What data exist on the criminal record composition of people detained by ICE before and after the 2025 enforcement surge?
Executive summary
Federal datasets released and analyzed by journalists and researchers show a dramatic shift in the criminal-record composition of people held by ICE in 2025: detention totals surged to record highs while the share and absolute number of detainees with no criminal convictions rose sharply, becoming the single largest category in ICE custody by mid‑to‑late 2025 [1] [2] [3].
1. What the raw government numbers say about the surge
ICE’s detention statistics document an unprecedented increase in the detained population in 2025, with mid‑December counts reported above 65,000–68,400 people and fiscal‑year totals tracked continuously by media outlets and watchdogs [1] [4] [3]; ICE’s public statistics pages and a formal data release covering arrests and detentions through Oct. 15, 2025 are the primary sources for this analysis [5] [6].
2. How composition changed: more people with no convictions
Multiple independent analyses of ICE’s data—published by The Guardian, The New York Times, Cato Institute analysts and others—find that since the enforcement escalation beginning in January 2025 the largest growth in detention has been among people with no recorded criminal convictions, and by late 2025 those without convictions constituted the largest single group in custody [2] [7] [8] [3].

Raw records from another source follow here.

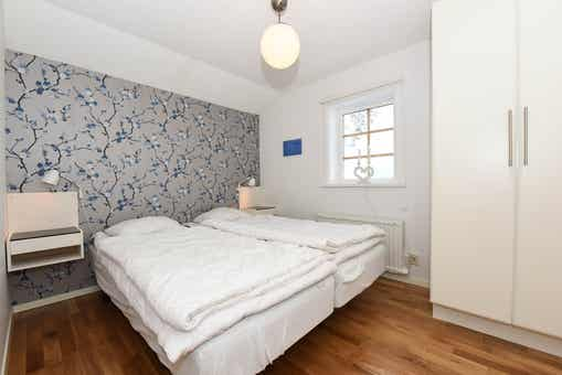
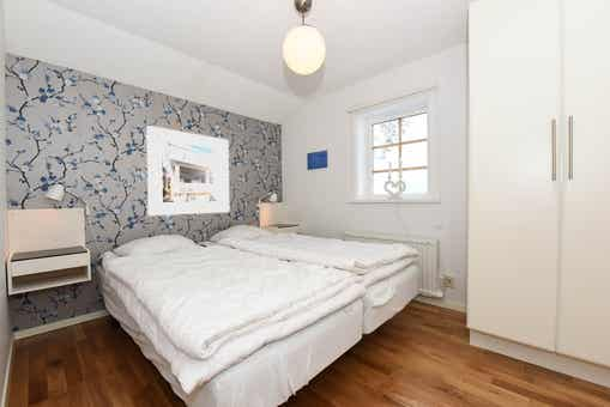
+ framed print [145,124,230,217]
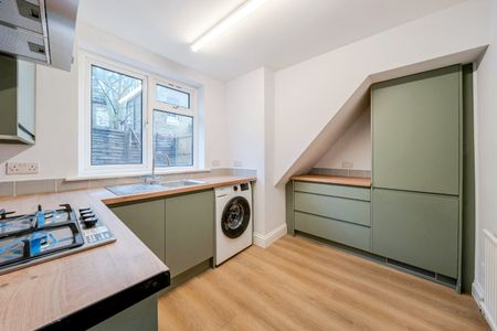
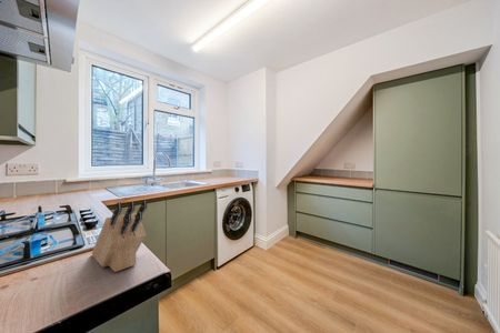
+ knife block [91,200,148,273]
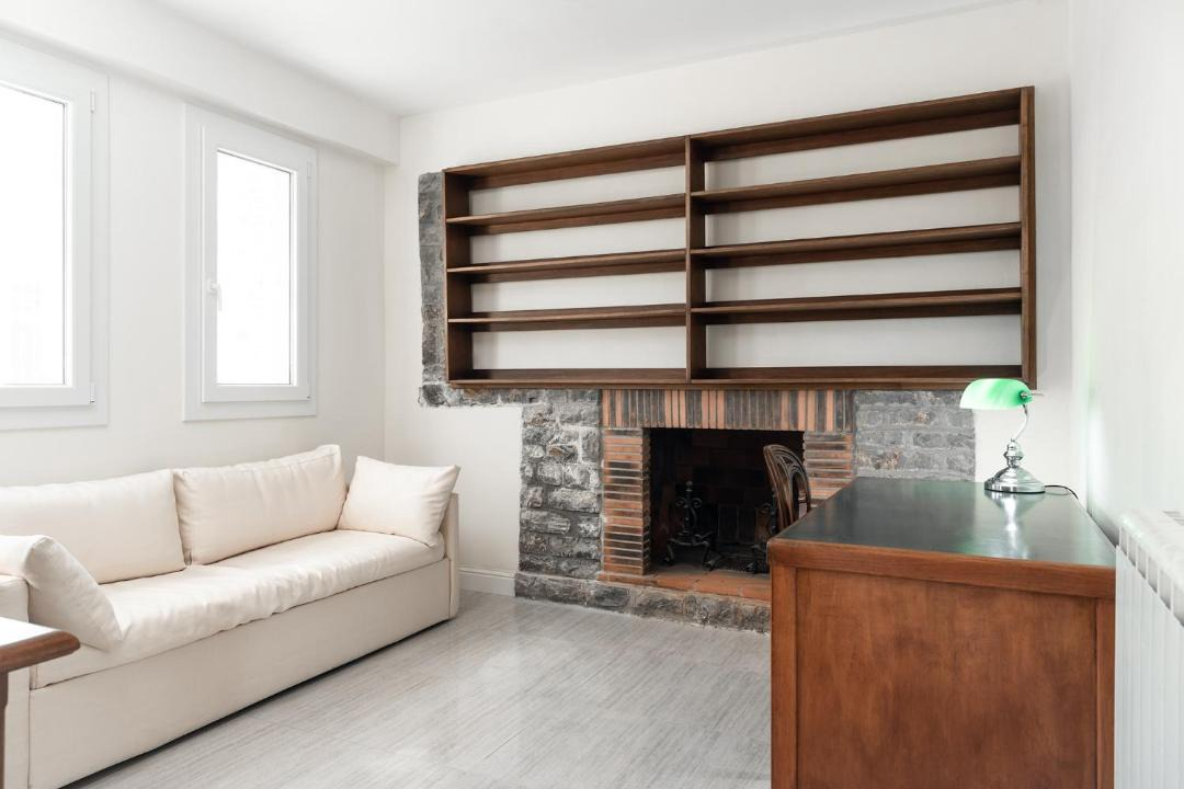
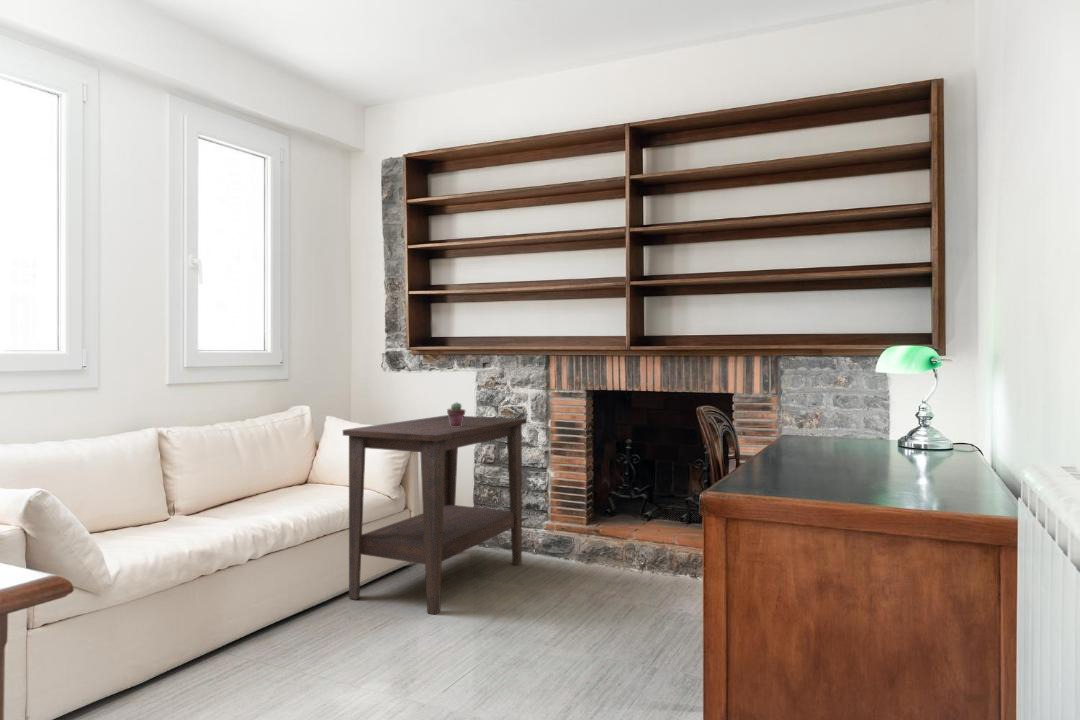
+ potted succulent [446,401,466,427]
+ side table [342,414,528,615]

3. Quantifying the shift: proportions, timing, and local snapshots
Reporters and researchers using ICE’s arrest/detention releases and datasets obtained through litigation show both rapid timing and sizable magnitude: analyses note that non‑convicted detainees rose from a minority earlier to a plurality or majority in 2025, with specific local facility tallies echoing the national trend—for example Honolulu bookings through mid‑October showed more detainees without convictions than with convictions or only pending charges in that sample [7] [6] [9].
4. Why the composition changed: policy drivers and operational tactics
Public reporting links the composition shift to new DHS/ICE directives to expand arrests—reports cite internal pushes for thousands of arrests per day and wider deployments of federal agents—which produced more “collateral arrests” and community raids that netted many people with no criminal convictions, amplifying interior enforcement beyond traditional jail pickups [2] [10].
5. Data limitations, classification issues, and competing interpretations
The available datasets are powerful but imperfect: ICE’s public tables and the Deportation Data Project release cover arrests and bookings through specific dates and sometimes conflate arresting agencies or omit certain DHS actions; researchers warn that distinctions between “no conviction,” “pending charges,” and foreign convictions or immigration-related civil violations complicate interpretation [6] [5] [10]. Analysts differ on emphasis—advocates and news outlets highlight the rise in non‑criminal detainees as evidence of indiscriminate enforcement [2] [3], while officials and some political actors stress that ICE detains people with various legal histories and cite national security/public‑safety rationales even as public data show the growth has been concentrated among non‑convicted cohorts [2] [5].
6. What the data do not (yet) show and what to watch next
Public releases through mid‑October and periodic ICE snapshots provide clear directionality but leave gaps: long‑term outcomes (removals vs. releases), the role of Border Patrol referrals versus ICE administrative arrests, and the granular criminal‑offense breakdown across the entire surge period are incompletely reported in public tables, meaning researchers must continue FOIA, litigation, and local record requests to fully map convictions, pending charges, and final dispositions [6] [10] [5].